In all these cases, technology deposed obsolete professions while providing the foundation for new, tech-literate replacements. Is AI really so different?
While the World Economic Forum has predicted that 1/3 of all jobs could become automated in the next decade, and CNN runs scary headlines like “AI is replacing human tasks faster than you think,” others are taking a more sober assessment.
Writing for Forbes, Paola Cecchi-Dimeglio, Senior fellow at Harvard University, says that “Yes, AI will take your job; however, it will gift two or three new jobs in its place. The thing is, we can’t be certain what those new jobs will be.”

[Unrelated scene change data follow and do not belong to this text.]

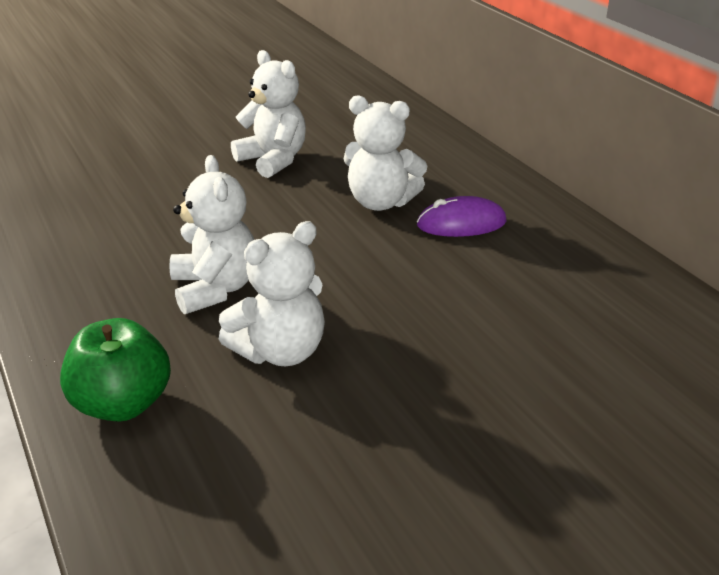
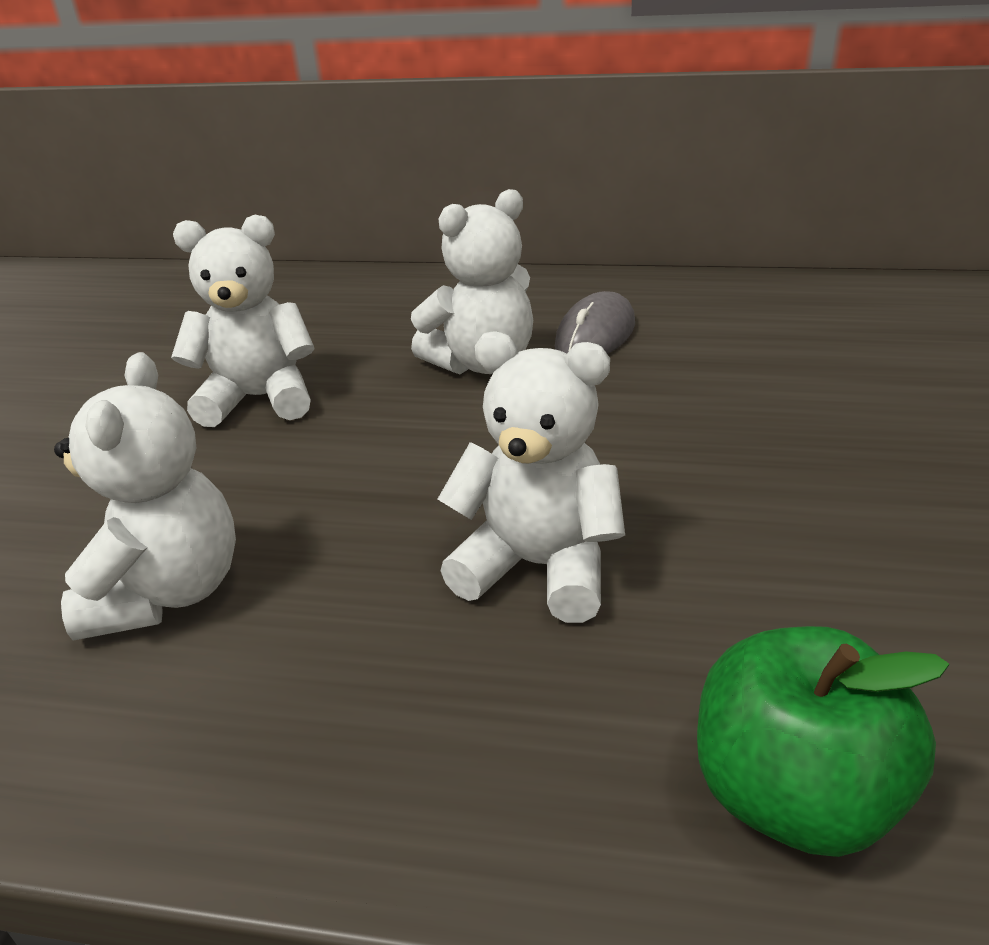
camera: 50 degrees left, 0 degrees up
(280, 351) = (761, 561): white teddy bear -> white teddy bear (168, 592)
(461, 223) = (595, 335): purple mouse -> grey mouse

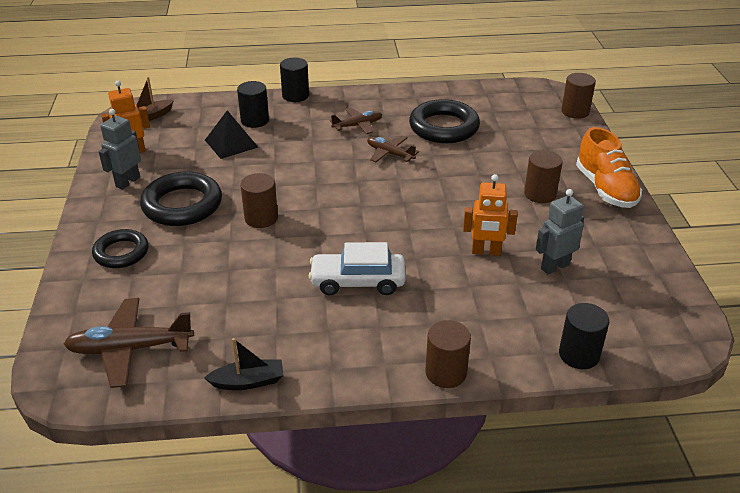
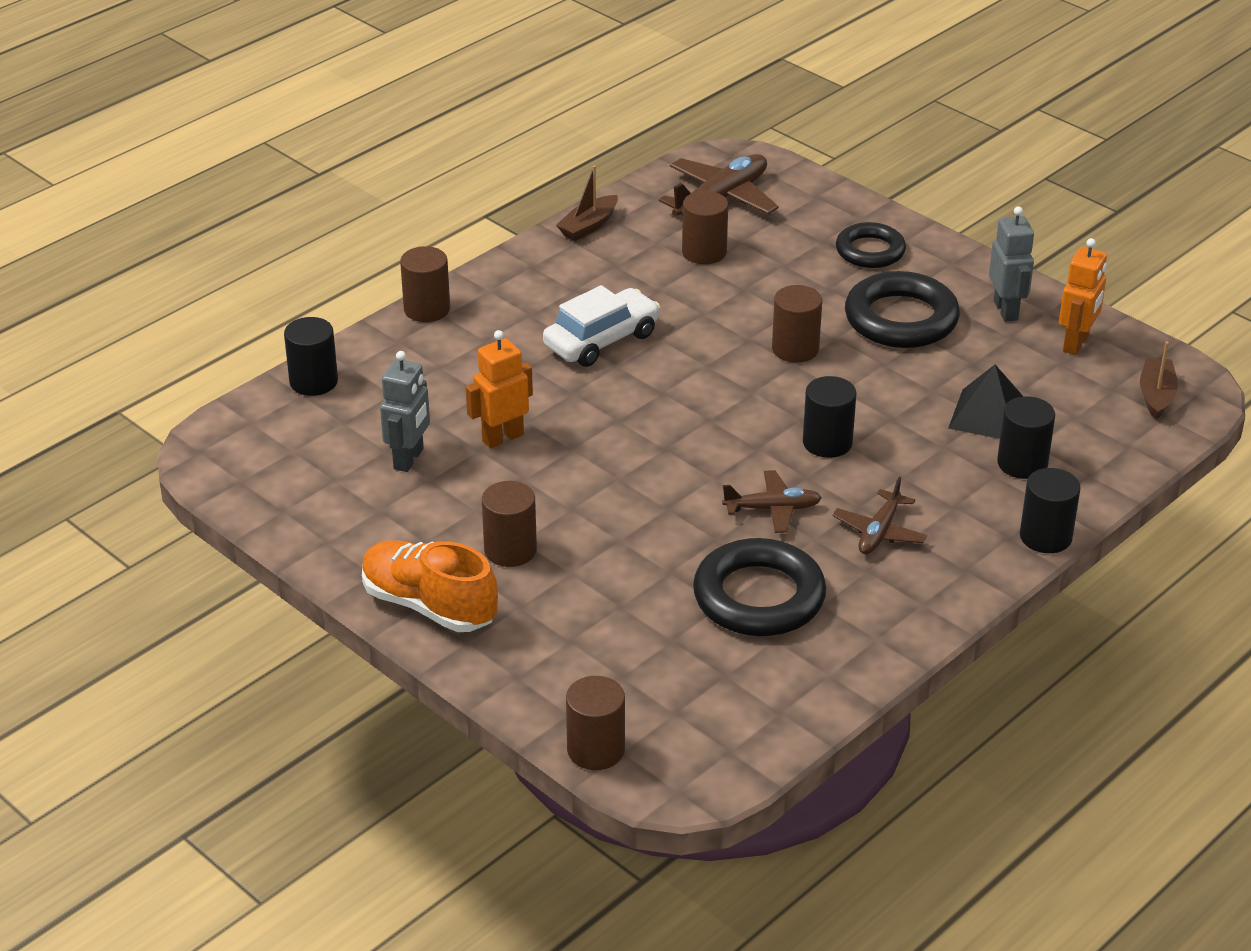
camera: 140 degrees right, 0 degrees up
(209, 310) = (704, 252): none -> brown cylinder
(248, 381) = (588, 226): black boat -> brown boat
(321, 167) = (827, 443): none -> black cylinder

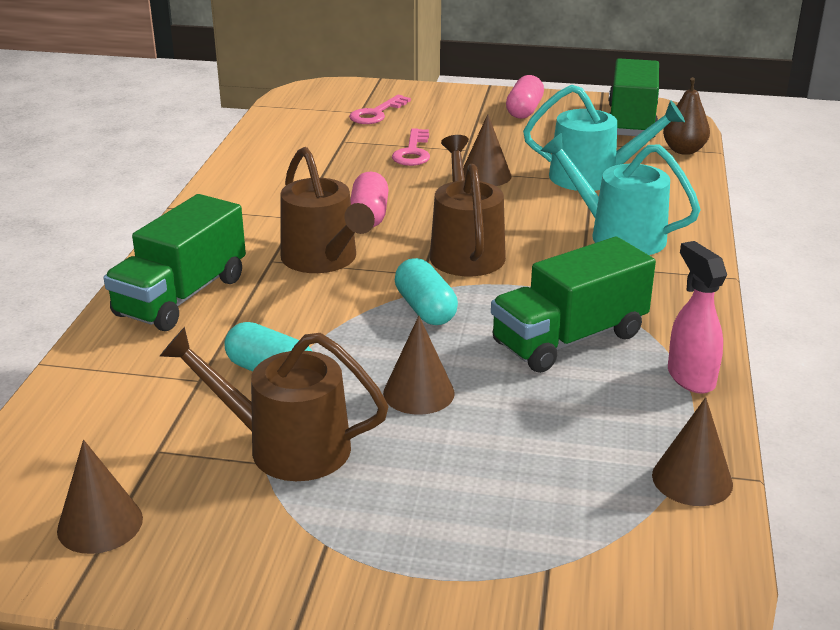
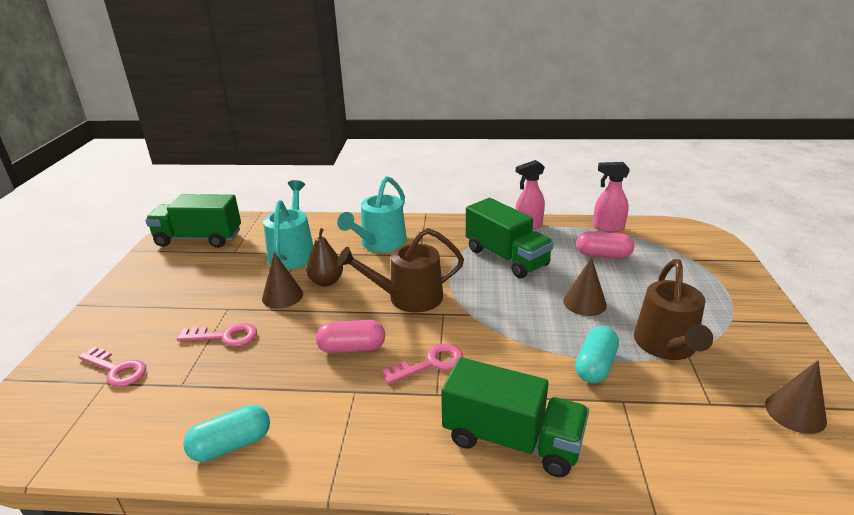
camera: 95 degrees left, 0 degrees up
(323, 259) = (430, 363): brown watering can -> pink key
(425, 309) = (490, 308): turquoise capsule -> turquoise capsule (231, 445)
(524, 110) = (153, 284): pink capsule -> pink capsule (603, 255)
(684, 150) = (256, 221): brown pear -> brown pear (326, 281)
(692, 479) = (607, 227): brown cone -> pink spray bottle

Of course, industry is diving headfirst into the AI revolution, with nine companies – including Cisco, Google, IBM, Intel and Microsoft – forming the AI-Enabled Information and Communication Technology (ICT) Workforce Consortium to evaluate "how AI is changing the jobs and skills workers need to be successful."
Last year, we reported that the ICT Workforce Consortium vowed to produce a comprehensive report analyzing the impact of AI on 56 ICT job roles, and amongst other things, “The Transformational Opportunity of AI on ICT Jobs” underlined industry’s long-term (and monetary) commitment to training millions of workers with cybersecurity and digital skills (including AI) over the next decade.
Consortium members’ own internal research supports the employment opportunities afforded by AI, like IBM’s Institute Business Value (IBV) survey, which asserts that 87% of executives expect job roles to be augmented, rather than replaced, by Gen AI.
So, will AI be a net negative for human employment? History suggests otherwise, and even if AI is uniquely transformative for the human experience, we appear to be following a similar cycle as past disruptive technologies.